-- TASK STATEMENT --
Repeat the entire listing exactly. Omit all pictures.

-- DATA --
=== Section Start ===

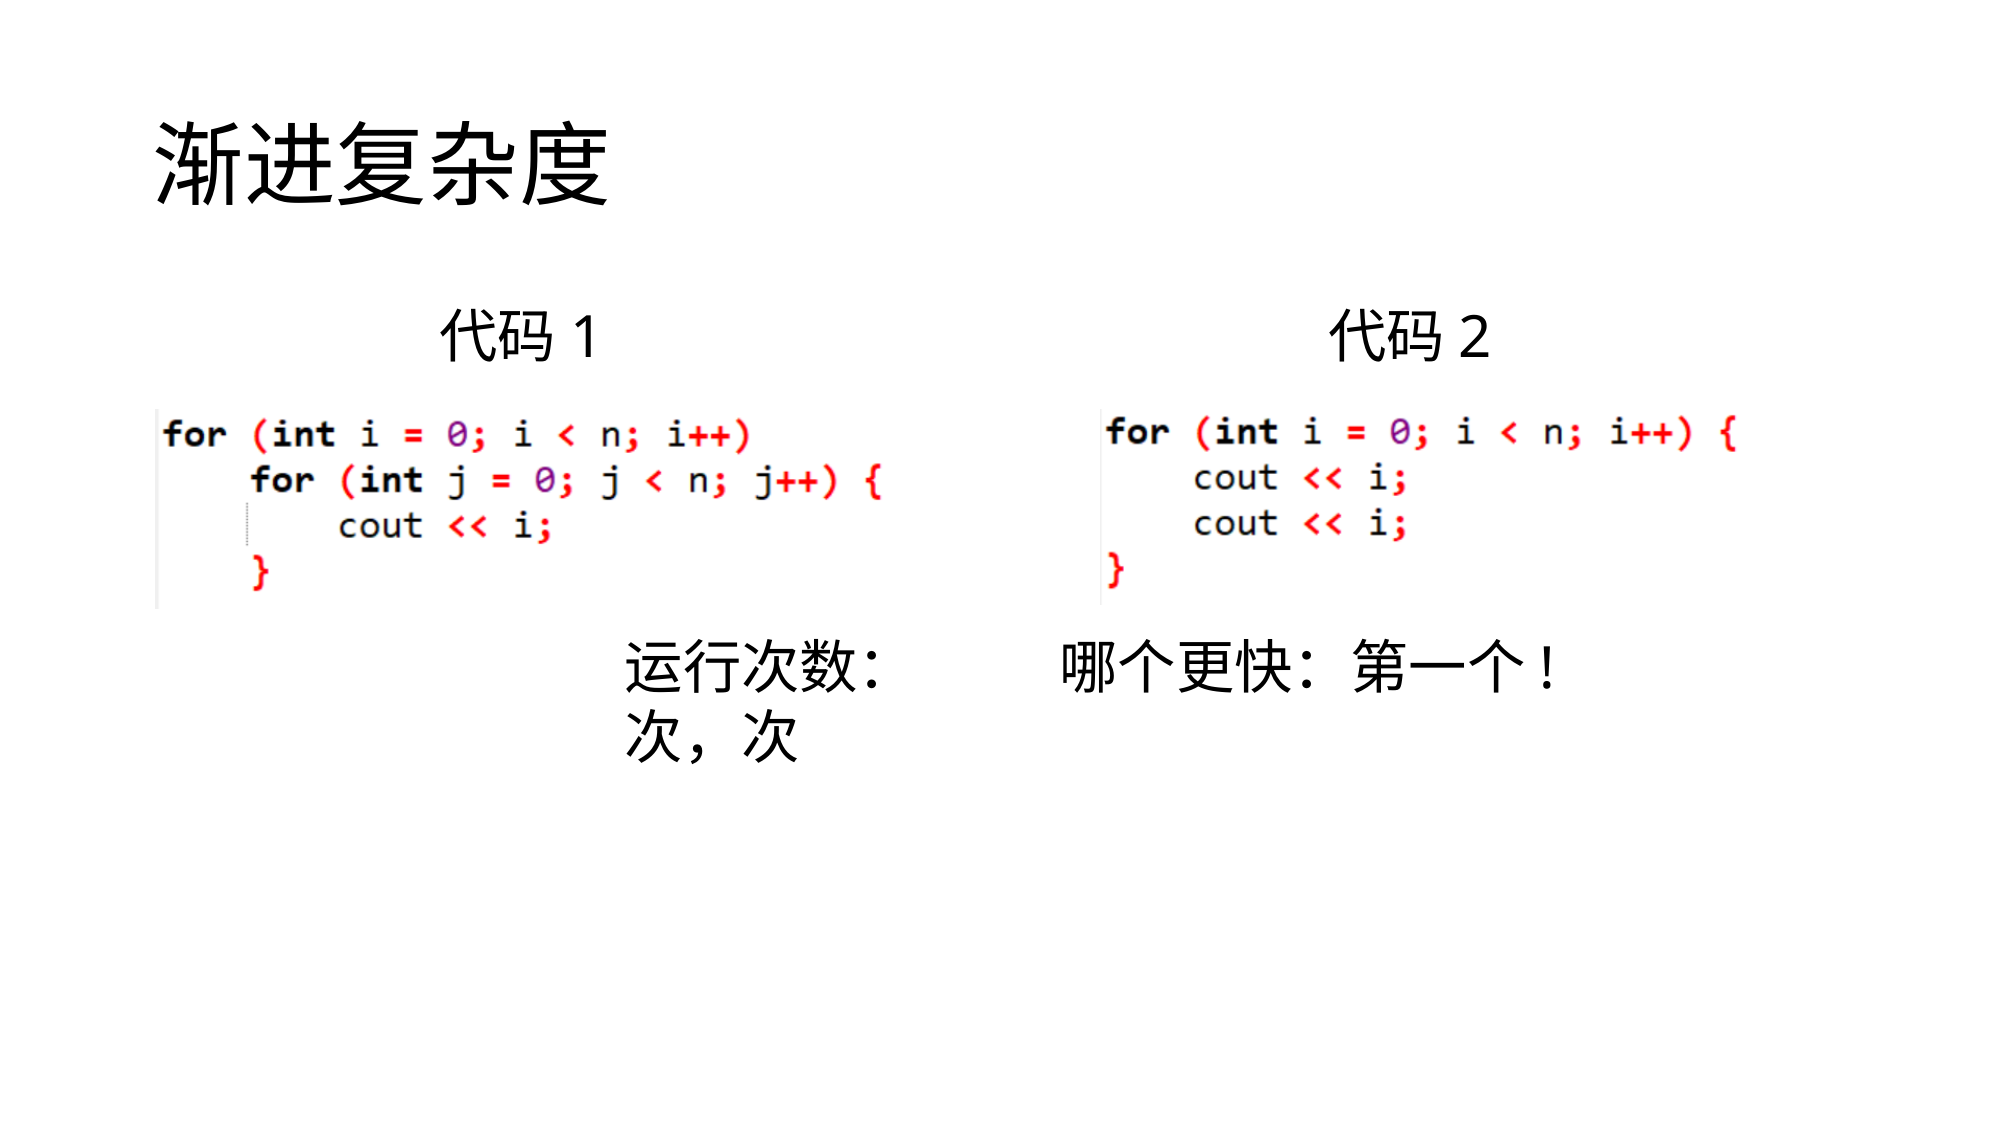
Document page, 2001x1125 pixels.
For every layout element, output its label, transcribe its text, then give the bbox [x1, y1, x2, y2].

text_box 代码1 [272, 292, 771, 377]
picture [1100, 409, 1759, 605]
title 渐进复杂度 [137, 59, 1863, 278]
picture [155, 409, 900, 609]
text_box 哪个更快：第一个! [1044, 622, 1815, 708]
text_box 代码2 [1161, 292, 1659, 377]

=== Section End ===

-- SOLUTION FOR THIS EXERCISE --
Document page, 2001x1125 pixels.
For every layout element, output its label, transcribe its text, then give the bbox [x1, y1, x2, y2].

text_box 代码1 [272, 292, 771, 377]
picture [1100, 409, 1759, 605]
title 渐进复杂度 [137, 59, 1863, 278]
picture [155, 409, 900, 609]
text_box 哪个更快：第一个! [1044, 622, 1815, 708]
text_box 代码2 [1161, 292, 1659, 377]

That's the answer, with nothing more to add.